= EXTRACTED MATERIAL =
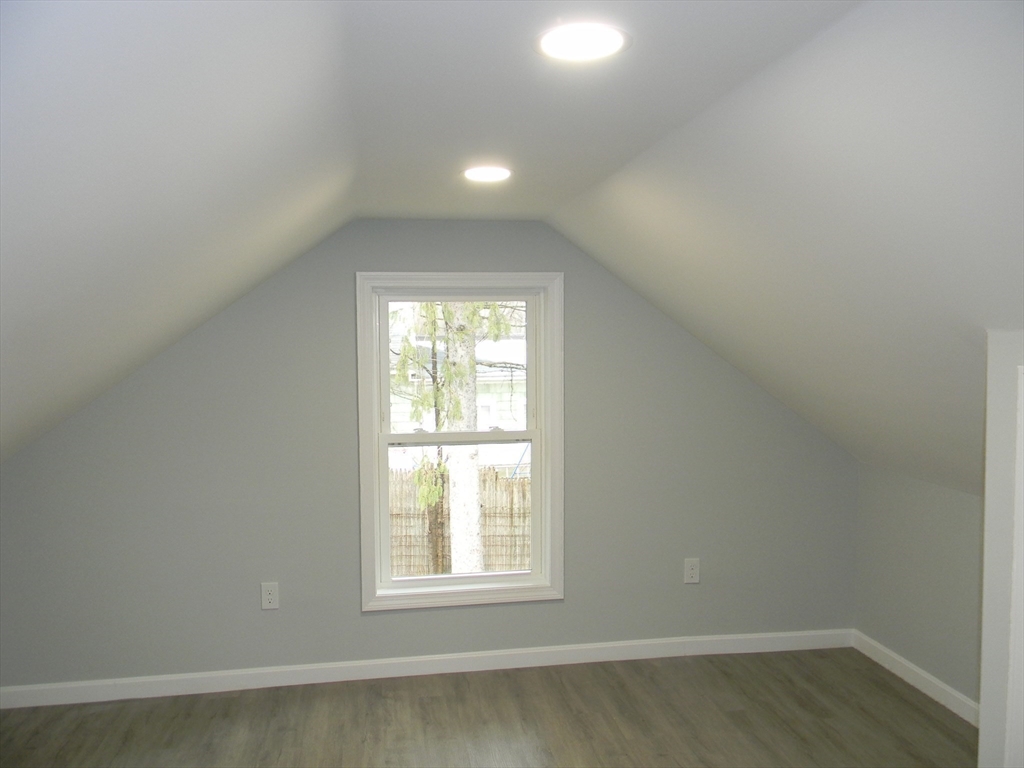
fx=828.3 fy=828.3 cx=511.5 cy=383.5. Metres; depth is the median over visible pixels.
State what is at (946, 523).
right wall
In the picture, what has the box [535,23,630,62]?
recessed light
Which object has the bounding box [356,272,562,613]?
window
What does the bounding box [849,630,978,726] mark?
baseboard
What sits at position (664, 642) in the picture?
baseboard
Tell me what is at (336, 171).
ceiling
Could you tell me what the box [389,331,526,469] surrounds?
house
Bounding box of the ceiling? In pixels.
[1,0,1023,489]
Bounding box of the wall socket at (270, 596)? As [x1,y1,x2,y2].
[260,582,278,609]
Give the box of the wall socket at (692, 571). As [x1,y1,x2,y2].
[683,558,699,583]
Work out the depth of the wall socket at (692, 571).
4.17 m
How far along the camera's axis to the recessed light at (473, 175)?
2.81 m
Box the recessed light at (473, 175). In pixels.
[462,165,512,182]
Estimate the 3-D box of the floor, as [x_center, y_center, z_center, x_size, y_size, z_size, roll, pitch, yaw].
[-0.011,1.604,1.699,4.710,0.112,5.020,-1,4,-9]
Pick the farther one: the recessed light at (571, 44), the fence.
the fence
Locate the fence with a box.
[388,468,530,575]
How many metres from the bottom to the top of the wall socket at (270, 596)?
0.126 m
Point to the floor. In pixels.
(734, 713)
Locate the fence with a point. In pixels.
(488, 491)
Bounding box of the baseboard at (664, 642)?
[0,628,849,708]
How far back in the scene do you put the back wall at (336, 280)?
3.88 m
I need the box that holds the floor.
[0,646,973,767]
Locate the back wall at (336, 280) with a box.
[0,219,856,691]
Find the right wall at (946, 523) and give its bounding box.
[854,462,983,712]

= PROBLEM TO WORK ON =
Output each entry exactly. Skip the pictures.

= ANSWER AREA =
fx=828.3 fy=828.3 cx=511.5 cy=383.5. Metres; depth is the median over visible pixels.
State what is at (946, 523).
right wall
In the picture, what has the box [535,23,630,62]?
recessed light
Which object has the bounding box [356,272,562,613]?
window
What does the bounding box [849,630,978,726] mark?
baseboard
What sits at position (664, 642) in the picture?
baseboard
Tell me what is at (336, 171).
ceiling
Could you tell me what the box [389,331,526,469] surrounds?
house
Bounding box of the ceiling? In pixels.
[1,0,1023,489]
Bounding box of the wall socket at (270, 596)? As [x1,y1,x2,y2].
[260,582,278,609]
Give the box of the wall socket at (692, 571). As [x1,y1,x2,y2].
[683,558,699,583]
Work out the depth of the wall socket at (692, 571).
4.17 m
How far along the camera's axis to the recessed light at (473, 175)?
2.81 m
Box the recessed light at (473, 175). In pixels.
[462,165,512,182]
Estimate the 3-D box of the floor, as [x_center, y_center, z_center, x_size, y_size, z_size, roll, pitch, yaw].
[-0.011,1.604,1.699,4.710,0.112,5.020,-1,4,-9]
Pick the farther one: the recessed light at (571, 44), the fence.
the fence
Locate the fence with a box.
[388,468,530,575]
How many metres from the bottom to the top of the wall socket at (270, 596)?
0.126 m
Point to the floor. In pixels.
(734, 713)
Locate the fence with a point. In pixels.
(488, 491)
Bounding box of the baseboard at (664, 642)?
[0,628,849,708]
How far back in the scene do you put the back wall at (336, 280)?
3.88 m
I need the box that holds the floor.
[0,646,973,767]
Locate the back wall at (336, 280) with a box.
[0,219,856,691]
Find the right wall at (946, 523) and give its bounding box.
[854,462,983,712]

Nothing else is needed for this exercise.